> [Work instruction] Your answer must contain each line of the listing in which "нагородив" appears, copied in full.
---------- Information
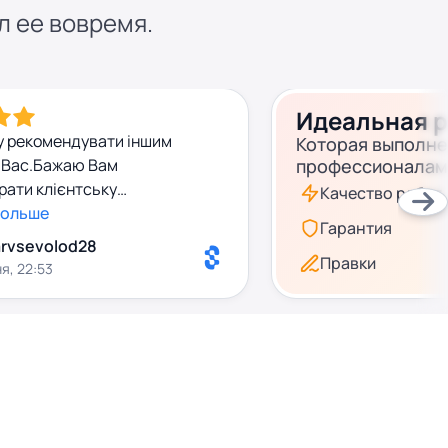
л ее вовремя.
Идеальная 
у рекомендувати іншим
Которая выполн
 Вас.Бажаю Вам
профессионалам
брати клієнтську
Качество работ
ьше таких адекватних та
больше
Гарантия
их консультантів
rvsevolod28
Правки
я, 22:53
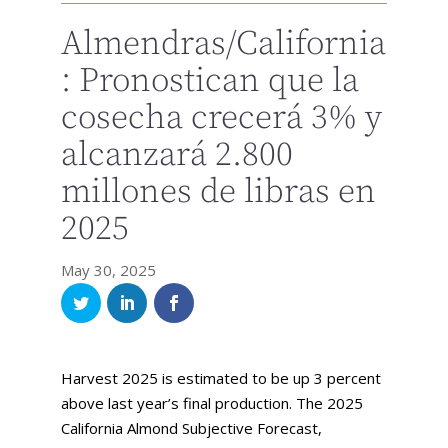
Almendras/California
: Pronostican que la
cosecha crecerá 3% y
alcanzará 2.800
millones de libras en
2025
May 30, 2025
Harvest 2025 is estimated to be up 3 percent
above last year’s final production. The 2025
California Almond Subjective Forecast,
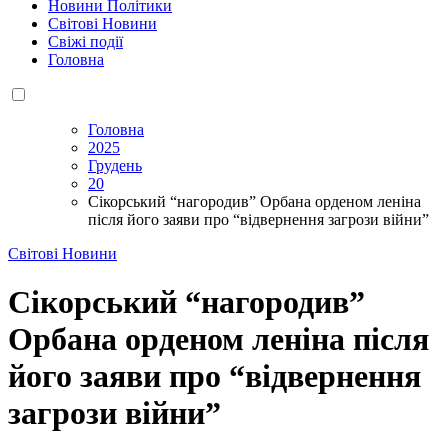
Новини Політики
Світові Новини
Свіжі події
Головна
Головна
2025
Грудень
20
Сікорський “нагородив” Орбана орденом леніна
після його заяви про “відвернення загрози війни”
Світові Новини
Сікорський “нагородив”
Орбана орденом леніна після
його заяви про “відвернення
загрози війни”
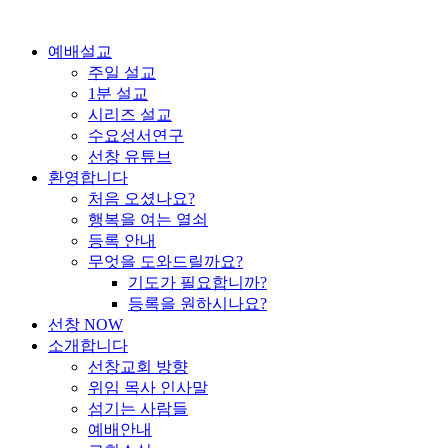
콘
텐
예배설교
츠
주일 설교
로
1분 설교
건
시리즈 설교
너
수요성서연구
뛰
선창 유튜브
기
환영합니다
처음 오셨나요?
행복을 여는 열쇠
등록 안내
무엇을 도와드릴까요?
기도가 필요합니까?
등록을 원하시나요?
선창 NOW
소개합니다
선창교회 방향
위임 목사 인사말
섬기는 사람들
예배안내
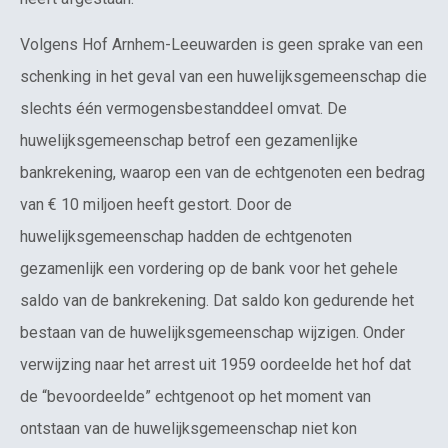
Volgens Hof Arnhem-Leeuwarden is geen sprake van een
schenking in het geval van een huwelijksgemeenschap die
slechts één vermogensbestanddeel omvat. De
huwelijksgemeenschap betrof een gezamenlijke
bankrekening, waarop een van de echtgenoten een bedrag
van € 10 miljoen heeft gestort. Door de
huwelijksgemeenschap hadden de echtgenoten
gezamenlijk een vordering op de bank voor het gehele
saldo van de bankrekening. Dat saldo kon gedurende het
bestaan van de huwelijksgemeenschap wijzigen. Onder
verwijzing naar het arrest uit 1959 oordeelde het hof dat
de “bevoordeelde” echtgenoot op het moment van
ontstaan van de huwelijksgemeenschap niet kon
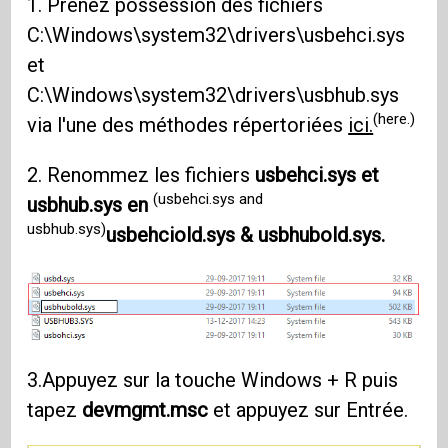
1. Prenez possession des fichiers
C:\Windows\system32\drivers\usbehci.sys
et
C:\Windows\system32\drivers\usbhub.sys
(here.)
via l'une des méthodes répertoriées
ici.
2. Renommez les fichiers
usbehci.sys et
(usbehci.sys and
usbhub.sys en
usbhub.sys)
usbehciold.sys & usbhubold.sys.
3.Appuyez sur la touche Windows + R puis
tapez
devmgmt.msc
et appuyez sur Entrée.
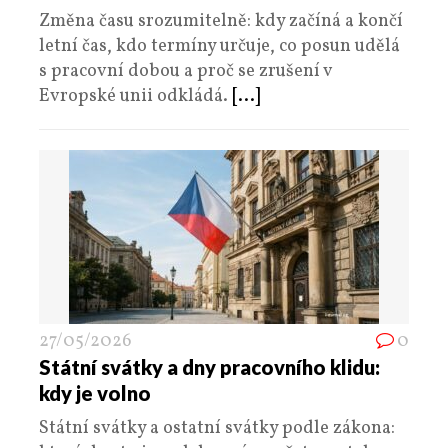
Změna času srozumitelně: kdy začíná a končí
letní čas, kdo termíny určuje, co posun udělá
s pracovní dobou a proč se zrušení v
Evropské unii odkládá.
[...]
27/05/2026
0
Státní svátky a dny pracovního klidu:
kdy je volno
Státní svátky a ostatní svátky podle zákona:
--------------------
> [Exercise answer]
Сікорський “нагородив” Орбана орденом леніна
Сікорський “нагородив”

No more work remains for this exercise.